In den USA fordern nun Vertreter beider Parteien, dass der Justizausschuss des Senats Geschäftsführer aller großen Internetkonzerne vorlädt und zum Umgang mit Nutzerdaten und Wahlwerbung befragt. Wie The Hill zitiert, begründen die Senatoren Amy Klobuchar (Demokraten) und John Kennedy (Republikaner) das mit Sorgen über die US-Wahlen und den Datenschutz. Senator Ron Wyden (Demokraten) veröffentlichte einen Brief an Facebook-Chef Mark Zuckerberg, der einen umfangreichen Fragenkatalog zu den Vorgängen um Cambridge Analytica enthält. Sein republikanischer Kollege John Thune hat dem US-Portal zufolge eine eigene Fragenliste an Zuckerberg zusammengestellt.

In Europa kündigte derweil Antonio Tajani, der Präsident des EU-Parlaments eine umfassende Untersuchung an, schreibt die Financial Times. EU-Justizkommissarin Věra Jourová kündigte an, das Thema bei einem anstehenden US-Besuch auf den Tisch zu bringen. Facebook-Gründer Mark Zuckerberg hat sich unterdessen noch nicht öffentlich geäußert. Sollte die US-amerikanische Handelsaufsicht einen Verstoß seines Netzwerks gegen eine Vereinbarung aus dem Jahr 2011 feststellen, könnte Facebook eine massive Strafe drohen. Möglich wären einem Bericht zufolge bis zu 2 Billionen US-Dollar Strafe, auch wenn diese Maximalsumme unwahrscheinlich ist.
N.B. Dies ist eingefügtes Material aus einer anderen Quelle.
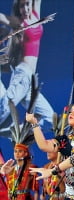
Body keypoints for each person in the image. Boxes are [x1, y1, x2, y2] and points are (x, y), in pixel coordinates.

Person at [0, 0, 54, 137]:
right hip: (22, 74)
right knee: (3, 111)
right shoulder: (18, 23)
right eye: (22, 6)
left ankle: (14, 132)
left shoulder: (36, 15)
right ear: (18, 8)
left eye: (28, 4)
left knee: (50, 120)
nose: (26, 8)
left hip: (31, 80)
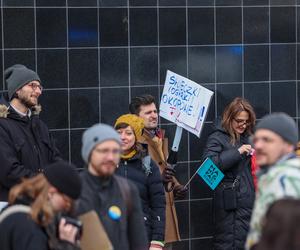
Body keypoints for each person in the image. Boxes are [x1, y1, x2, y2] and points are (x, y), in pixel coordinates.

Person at [76, 123, 148, 250]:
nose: (110, 157)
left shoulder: (127, 190)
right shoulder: (73, 190)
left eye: (115, 151)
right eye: (104, 151)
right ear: (89, 152)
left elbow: (138, 242)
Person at [129, 94, 186, 248]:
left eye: (155, 111)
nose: (154, 115)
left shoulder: (158, 137)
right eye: (148, 113)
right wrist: (159, 180)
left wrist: (175, 187)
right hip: (148, 223)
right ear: (136, 117)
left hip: (164, 219)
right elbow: (134, 181)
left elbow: (163, 168)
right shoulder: (134, 142)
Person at [0, 64, 61, 202]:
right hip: (13, 205)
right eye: (32, 85)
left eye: (39, 87)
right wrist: (44, 183)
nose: (38, 91)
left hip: (42, 202)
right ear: (17, 90)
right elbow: (9, 172)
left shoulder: (40, 126)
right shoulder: (2, 125)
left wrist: (60, 179)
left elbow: (56, 159)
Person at [202, 97, 256, 250]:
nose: (243, 125)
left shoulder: (249, 138)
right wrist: (238, 152)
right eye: (239, 121)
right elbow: (207, 170)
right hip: (230, 206)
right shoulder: (217, 137)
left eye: (246, 122)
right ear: (229, 117)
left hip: (248, 204)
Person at [245, 112, 300, 250]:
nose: (258, 145)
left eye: (267, 140)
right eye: (256, 140)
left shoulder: (287, 179)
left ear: (288, 145)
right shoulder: (273, 175)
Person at [0, 161, 82, 250]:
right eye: (67, 201)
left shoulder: (17, 212)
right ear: (51, 192)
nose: (67, 207)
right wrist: (66, 245)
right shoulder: (29, 228)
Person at [114, 114, 166, 249]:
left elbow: (158, 205)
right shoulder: (106, 163)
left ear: (136, 136)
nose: (122, 137)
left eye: (128, 133)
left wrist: (157, 242)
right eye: (118, 132)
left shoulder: (147, 165)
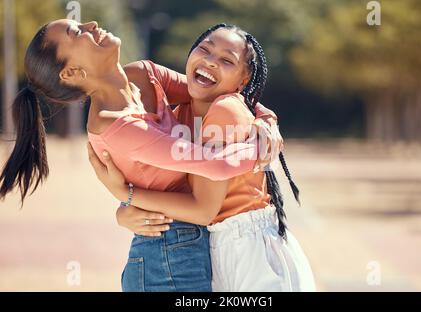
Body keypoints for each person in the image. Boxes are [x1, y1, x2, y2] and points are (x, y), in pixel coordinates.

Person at [0, 19, 281, 292]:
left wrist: (267, 122)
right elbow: (217, 166)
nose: (92, 25)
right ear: (72, 73)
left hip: (191, 248)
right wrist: (265, 149)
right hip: (165, 258)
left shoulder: (142, 74)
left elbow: (219, 91)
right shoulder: (116, 126)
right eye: (77, 33)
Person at [88, 23, 316, 291]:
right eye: (205, 49)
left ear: (243, 81)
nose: (210, 62)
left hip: (249, 251)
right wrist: (125, 212)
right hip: (216, 247)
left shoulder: (225, 110)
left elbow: (202, 210)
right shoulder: (182, 111)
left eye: (226, 60)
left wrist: (126, 195)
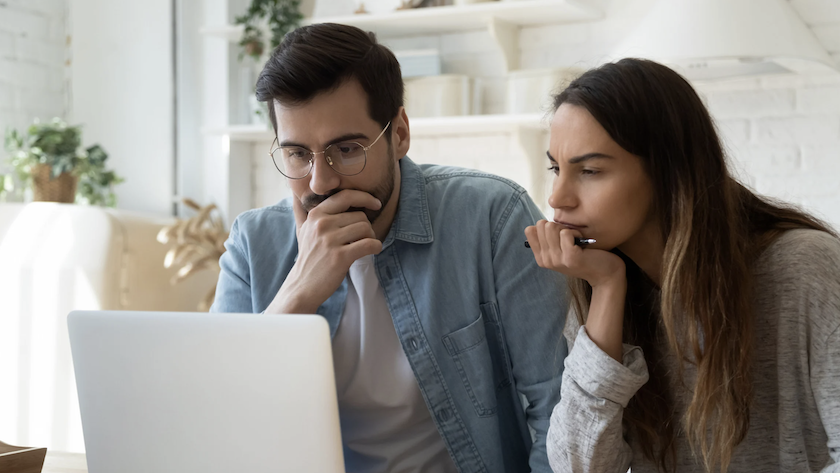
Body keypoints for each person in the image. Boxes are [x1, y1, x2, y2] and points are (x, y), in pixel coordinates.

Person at [210, 23, 569, 473]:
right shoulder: (252, 244)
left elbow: (558, 410)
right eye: (298, 154)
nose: (321, 182)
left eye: (346, 148)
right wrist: (297, 292)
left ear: (399, 133)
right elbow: (220, 425)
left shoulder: (492, 216)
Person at [523, 58, 840, 473]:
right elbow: (582, 467)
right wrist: (606, 289)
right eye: (555, 168)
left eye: (590, 170)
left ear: (668, 172)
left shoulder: (804, 269)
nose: (558, 197)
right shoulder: (598, 283)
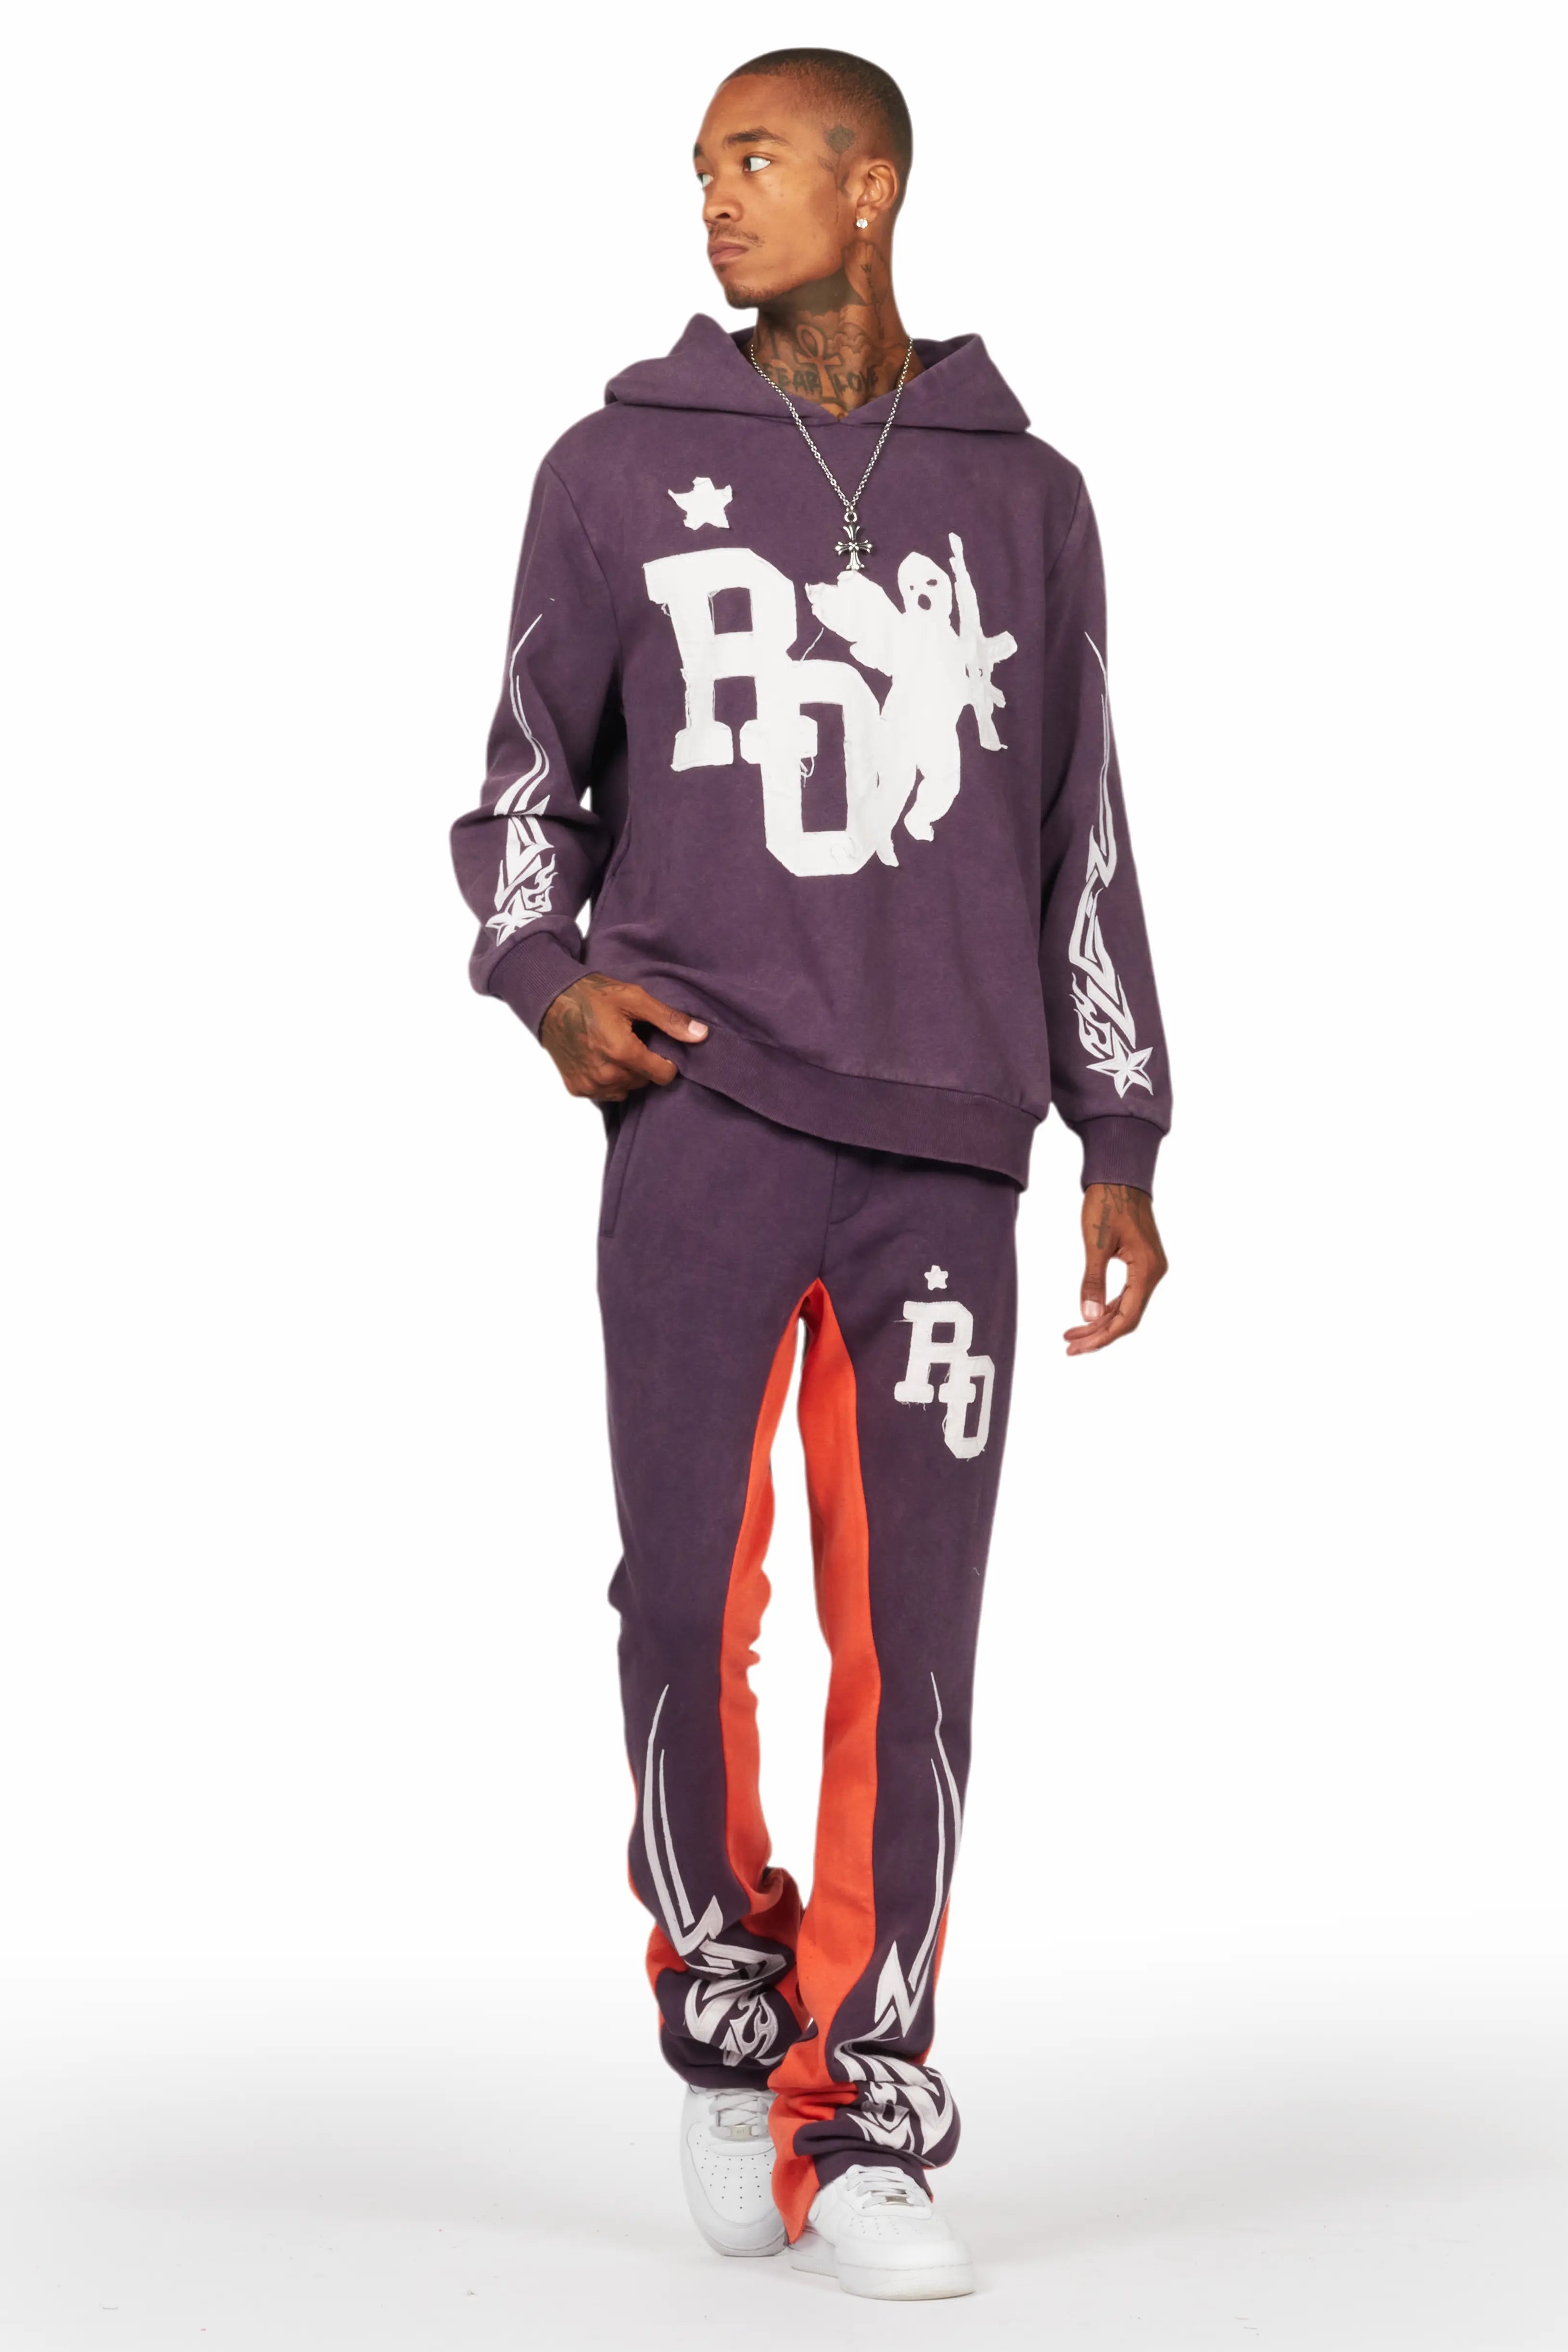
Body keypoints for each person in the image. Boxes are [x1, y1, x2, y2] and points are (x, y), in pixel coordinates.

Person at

[Update 20.03.2018 – 11:15 Uhr] Am Dienstag wurde bekannt, dass die von Facebook beauftragten Datenforensiker bei Cambridge Analytica waren, bevor die britische Datenschutzaufsicht sie aufforderte, ihre Arbeit einzustellen. Facebook habe zugestimmt, die Analyse bei der britischen Firma einzustellen, berichtet der Guardian. Der Parlamentarier Damian Collins der regierenden Konservativen Partei stellte demnach die Motive von Facebook infrage. Immerhin gebe es doch nun Anlass zur Sorge, dass Informationen oder Beweise beseitigt werden könnten: "Es ist richtig, dass sie zur Seite treten, aber es ist erstaunlich, dass sie überhaupt zuerst da waren."